Rewrite the listing from its first line through the line containing "scientific name: Carnegiea gigantea", replacing "common name" with "vernacular name" and leaving everything else unchanged.

......

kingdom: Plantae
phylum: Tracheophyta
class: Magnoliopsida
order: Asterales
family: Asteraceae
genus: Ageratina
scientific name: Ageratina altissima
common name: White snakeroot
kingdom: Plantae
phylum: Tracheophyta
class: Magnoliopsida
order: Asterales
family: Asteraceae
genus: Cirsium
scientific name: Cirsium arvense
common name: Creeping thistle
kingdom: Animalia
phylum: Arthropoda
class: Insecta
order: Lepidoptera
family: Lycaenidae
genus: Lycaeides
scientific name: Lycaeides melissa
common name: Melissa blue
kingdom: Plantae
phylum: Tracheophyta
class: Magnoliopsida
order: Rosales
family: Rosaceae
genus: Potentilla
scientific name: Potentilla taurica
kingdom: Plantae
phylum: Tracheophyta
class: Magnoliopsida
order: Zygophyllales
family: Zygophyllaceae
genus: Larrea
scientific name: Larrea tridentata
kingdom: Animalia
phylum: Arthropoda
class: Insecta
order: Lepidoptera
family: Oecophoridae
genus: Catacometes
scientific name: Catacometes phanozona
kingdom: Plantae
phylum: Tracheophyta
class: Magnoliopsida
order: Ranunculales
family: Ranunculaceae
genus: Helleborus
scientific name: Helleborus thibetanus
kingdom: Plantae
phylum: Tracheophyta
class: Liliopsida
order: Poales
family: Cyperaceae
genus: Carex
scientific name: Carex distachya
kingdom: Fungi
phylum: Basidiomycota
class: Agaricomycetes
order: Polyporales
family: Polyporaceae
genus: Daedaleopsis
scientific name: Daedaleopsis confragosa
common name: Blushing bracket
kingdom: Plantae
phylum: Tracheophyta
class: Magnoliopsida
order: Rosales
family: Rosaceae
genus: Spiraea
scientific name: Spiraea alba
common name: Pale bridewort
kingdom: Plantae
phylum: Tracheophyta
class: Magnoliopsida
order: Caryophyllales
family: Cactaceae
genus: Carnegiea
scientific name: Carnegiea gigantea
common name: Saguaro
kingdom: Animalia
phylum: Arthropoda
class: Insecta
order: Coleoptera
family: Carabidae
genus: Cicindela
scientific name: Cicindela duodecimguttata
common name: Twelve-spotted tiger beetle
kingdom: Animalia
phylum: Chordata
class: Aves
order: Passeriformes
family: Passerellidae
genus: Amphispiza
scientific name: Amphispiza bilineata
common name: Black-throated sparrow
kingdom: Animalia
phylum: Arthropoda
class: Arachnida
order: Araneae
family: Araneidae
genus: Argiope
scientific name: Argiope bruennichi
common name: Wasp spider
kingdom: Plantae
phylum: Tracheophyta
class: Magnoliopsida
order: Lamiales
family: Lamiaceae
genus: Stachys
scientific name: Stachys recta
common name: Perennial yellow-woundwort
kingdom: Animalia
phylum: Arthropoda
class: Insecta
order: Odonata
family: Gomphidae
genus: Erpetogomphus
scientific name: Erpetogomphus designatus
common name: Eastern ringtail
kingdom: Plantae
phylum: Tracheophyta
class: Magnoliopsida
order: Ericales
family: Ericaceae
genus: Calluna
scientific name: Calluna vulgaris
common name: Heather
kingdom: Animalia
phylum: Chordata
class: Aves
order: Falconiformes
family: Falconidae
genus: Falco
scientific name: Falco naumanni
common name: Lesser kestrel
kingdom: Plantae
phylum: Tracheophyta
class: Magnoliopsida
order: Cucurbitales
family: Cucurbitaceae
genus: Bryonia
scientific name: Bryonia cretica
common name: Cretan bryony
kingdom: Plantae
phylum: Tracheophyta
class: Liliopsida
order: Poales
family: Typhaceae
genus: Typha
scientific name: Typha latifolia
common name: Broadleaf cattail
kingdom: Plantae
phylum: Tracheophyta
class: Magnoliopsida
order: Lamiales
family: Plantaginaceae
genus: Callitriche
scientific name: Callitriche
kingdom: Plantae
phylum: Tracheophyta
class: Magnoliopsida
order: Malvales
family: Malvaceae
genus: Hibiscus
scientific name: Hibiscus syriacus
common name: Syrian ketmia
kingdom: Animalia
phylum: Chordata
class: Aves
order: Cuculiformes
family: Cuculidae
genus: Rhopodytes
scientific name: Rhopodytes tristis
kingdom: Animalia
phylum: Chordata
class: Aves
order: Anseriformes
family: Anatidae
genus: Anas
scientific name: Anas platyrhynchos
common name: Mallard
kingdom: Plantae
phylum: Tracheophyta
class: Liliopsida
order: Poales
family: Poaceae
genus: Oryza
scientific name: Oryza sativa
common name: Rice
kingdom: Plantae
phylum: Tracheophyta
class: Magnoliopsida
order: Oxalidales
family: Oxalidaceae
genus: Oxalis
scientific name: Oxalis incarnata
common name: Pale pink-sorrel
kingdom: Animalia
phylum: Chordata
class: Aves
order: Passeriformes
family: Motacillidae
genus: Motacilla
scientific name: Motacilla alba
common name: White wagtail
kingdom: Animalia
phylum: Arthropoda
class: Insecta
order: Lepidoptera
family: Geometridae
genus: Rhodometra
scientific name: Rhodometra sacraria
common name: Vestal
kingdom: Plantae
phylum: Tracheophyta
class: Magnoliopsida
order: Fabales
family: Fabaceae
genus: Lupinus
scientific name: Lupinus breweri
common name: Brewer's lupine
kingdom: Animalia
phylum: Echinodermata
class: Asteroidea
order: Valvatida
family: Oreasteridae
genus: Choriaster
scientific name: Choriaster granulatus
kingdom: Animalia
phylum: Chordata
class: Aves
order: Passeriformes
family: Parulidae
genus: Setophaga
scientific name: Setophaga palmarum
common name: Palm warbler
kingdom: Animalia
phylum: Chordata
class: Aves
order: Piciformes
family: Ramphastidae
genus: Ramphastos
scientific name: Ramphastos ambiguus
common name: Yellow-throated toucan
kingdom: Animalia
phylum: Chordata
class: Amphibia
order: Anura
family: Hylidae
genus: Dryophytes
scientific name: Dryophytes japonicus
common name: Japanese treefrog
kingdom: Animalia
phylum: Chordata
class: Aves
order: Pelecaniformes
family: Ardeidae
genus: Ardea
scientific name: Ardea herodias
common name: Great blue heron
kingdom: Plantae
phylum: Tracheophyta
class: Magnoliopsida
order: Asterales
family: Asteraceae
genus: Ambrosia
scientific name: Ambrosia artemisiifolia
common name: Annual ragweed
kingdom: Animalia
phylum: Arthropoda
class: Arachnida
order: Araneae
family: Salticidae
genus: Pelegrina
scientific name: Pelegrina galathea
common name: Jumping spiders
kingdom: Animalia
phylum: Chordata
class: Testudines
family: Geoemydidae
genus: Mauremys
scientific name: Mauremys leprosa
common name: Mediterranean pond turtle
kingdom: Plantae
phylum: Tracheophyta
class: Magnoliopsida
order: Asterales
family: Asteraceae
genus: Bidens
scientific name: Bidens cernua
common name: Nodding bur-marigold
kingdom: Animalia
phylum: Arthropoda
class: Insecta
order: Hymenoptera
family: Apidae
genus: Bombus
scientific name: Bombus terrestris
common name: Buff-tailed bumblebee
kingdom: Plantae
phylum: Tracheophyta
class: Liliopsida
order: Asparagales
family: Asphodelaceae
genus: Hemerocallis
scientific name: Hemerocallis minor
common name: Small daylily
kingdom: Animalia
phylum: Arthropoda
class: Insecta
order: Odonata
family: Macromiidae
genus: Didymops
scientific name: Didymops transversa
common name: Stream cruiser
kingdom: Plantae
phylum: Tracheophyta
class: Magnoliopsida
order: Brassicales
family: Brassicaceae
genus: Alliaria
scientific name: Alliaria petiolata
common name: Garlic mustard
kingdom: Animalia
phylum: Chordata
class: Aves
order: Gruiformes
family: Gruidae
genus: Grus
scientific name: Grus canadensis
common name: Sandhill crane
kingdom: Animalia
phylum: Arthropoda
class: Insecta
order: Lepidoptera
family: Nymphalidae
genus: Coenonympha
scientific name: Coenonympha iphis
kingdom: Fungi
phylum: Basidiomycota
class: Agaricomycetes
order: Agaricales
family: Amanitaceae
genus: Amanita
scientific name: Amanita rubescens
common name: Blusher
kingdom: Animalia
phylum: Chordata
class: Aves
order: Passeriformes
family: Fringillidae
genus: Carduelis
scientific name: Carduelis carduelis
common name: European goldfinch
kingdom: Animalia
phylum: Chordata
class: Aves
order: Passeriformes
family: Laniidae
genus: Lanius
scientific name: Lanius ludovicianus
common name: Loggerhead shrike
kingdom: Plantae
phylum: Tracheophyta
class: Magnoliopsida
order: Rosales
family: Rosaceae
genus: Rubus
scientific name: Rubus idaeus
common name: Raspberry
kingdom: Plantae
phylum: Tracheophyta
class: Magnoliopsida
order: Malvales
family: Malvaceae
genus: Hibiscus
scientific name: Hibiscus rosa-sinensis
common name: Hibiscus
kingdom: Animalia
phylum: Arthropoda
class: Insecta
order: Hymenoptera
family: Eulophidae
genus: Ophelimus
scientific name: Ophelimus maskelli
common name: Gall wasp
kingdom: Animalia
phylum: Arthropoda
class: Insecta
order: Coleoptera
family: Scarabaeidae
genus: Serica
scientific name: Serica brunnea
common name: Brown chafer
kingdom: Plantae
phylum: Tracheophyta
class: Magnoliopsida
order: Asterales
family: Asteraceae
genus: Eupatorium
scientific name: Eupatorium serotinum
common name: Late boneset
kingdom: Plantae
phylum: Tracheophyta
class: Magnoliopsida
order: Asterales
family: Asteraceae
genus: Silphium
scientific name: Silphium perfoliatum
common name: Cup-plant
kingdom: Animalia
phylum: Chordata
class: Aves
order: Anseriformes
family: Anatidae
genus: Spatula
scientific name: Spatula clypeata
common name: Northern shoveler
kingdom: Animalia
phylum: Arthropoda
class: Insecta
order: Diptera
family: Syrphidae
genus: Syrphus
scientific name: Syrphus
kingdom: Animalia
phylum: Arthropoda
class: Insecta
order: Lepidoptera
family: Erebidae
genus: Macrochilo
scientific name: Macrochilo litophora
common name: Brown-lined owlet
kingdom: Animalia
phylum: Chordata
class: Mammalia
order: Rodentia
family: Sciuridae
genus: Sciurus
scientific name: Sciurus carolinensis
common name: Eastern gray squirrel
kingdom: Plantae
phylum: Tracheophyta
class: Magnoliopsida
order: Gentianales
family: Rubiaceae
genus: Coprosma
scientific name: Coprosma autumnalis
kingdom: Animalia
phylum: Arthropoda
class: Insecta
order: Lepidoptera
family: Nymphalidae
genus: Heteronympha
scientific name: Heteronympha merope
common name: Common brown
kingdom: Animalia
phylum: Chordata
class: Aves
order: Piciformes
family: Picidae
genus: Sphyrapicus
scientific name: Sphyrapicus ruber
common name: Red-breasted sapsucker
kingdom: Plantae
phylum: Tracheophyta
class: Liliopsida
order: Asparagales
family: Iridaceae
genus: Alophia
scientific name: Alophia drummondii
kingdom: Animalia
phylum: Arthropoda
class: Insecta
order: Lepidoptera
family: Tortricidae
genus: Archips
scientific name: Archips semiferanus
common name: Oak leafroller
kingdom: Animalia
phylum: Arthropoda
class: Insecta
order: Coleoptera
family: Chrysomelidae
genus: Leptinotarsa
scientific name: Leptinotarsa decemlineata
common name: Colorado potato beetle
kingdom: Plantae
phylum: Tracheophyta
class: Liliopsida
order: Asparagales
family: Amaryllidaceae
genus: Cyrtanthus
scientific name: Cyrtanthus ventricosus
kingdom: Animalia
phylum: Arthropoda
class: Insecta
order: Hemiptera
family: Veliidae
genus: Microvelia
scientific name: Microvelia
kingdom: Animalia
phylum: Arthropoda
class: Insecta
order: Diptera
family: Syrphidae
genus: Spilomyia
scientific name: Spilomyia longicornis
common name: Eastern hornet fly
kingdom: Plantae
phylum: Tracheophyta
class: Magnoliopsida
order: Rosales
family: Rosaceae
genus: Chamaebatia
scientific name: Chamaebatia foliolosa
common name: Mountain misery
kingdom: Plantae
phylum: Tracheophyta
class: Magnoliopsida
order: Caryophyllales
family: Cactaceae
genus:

......

**TASK RESULT**.
kingdom: Plantae
phylum: Tracheophyta
class: Magnoliopsida
order: Asterales
family: Asteraceae
genus: Ageratina
scientific name: Ageratina altissima
vernacular name: White snakeroot
kingdom: Plantae
phylum: Tracheophyta
class: Magnoliopsida
order: Asterales
family: Asteraceae
genus: Cirsium
scientific name: Cirsium arvense
vernacular name: Creeping thistle
kingdom: Animalia
phylum: Arthropoda
class: Insecta
order: Lepidoptera
family: Lycaenidae
genus: Lycaeides
scientific name: Lycaeides melissa
vernacular name: Melissa blue
kingdom: Plantae
phylum: Tracheophyta
class: Magnoliopsida
order: Rosales
family: Rosaceae
genus: Potentilla
scientific name: Potentilla taurica
kingdom: Plantae
phylum: Tracheophyta
class: Magnoliopsida
order: Zygophyllales
family: Zygophyllaceae
genus: Larrea
scientific name: Larrea tridentata
kingdom: Animalia
phylum: Arthropoda
class: Insecta
order: Lepidoptera
family: Oecophoridae
genus: Catacometes
scientific name: Catacometes phanozona
kingdom: Plantae
phylum: Tracheophyta
class: Magnoliopsida
order: Ranunculales
family: Ranunculaceae
genus: Helleborus
scientific name: Helleborus thibetanus
kingdom: Plantae
phylum: Tracheophyta
class: Liliopsida
order: Poales
family: Cyperaceae
genus: Carex
scientific name: Carex distachya
kingdom: Fungi
phylum: Basidiomycota
class: Agaricomycetes
order: Polyporales
family: Polyporaceae
genus: Daedaleopsis
scientific name: Daedaleopsis confragosa
vernacular name: Blushing bracket
kingdom: Plantae
phylum: Tracheophyta
class: Magnoliopsida
order: Rosales
family: Rosaceae
genus: Spiraea
scientific name: Spiraea alba
vernacular name: Pale bridewort
kingdom: Plantae
phylum: Tracheophyta
class: Magnoliopsida
order: Caryophyllales
family: Cactaceae
genus: Carnegiea
scientific name: Carnegiea gigantea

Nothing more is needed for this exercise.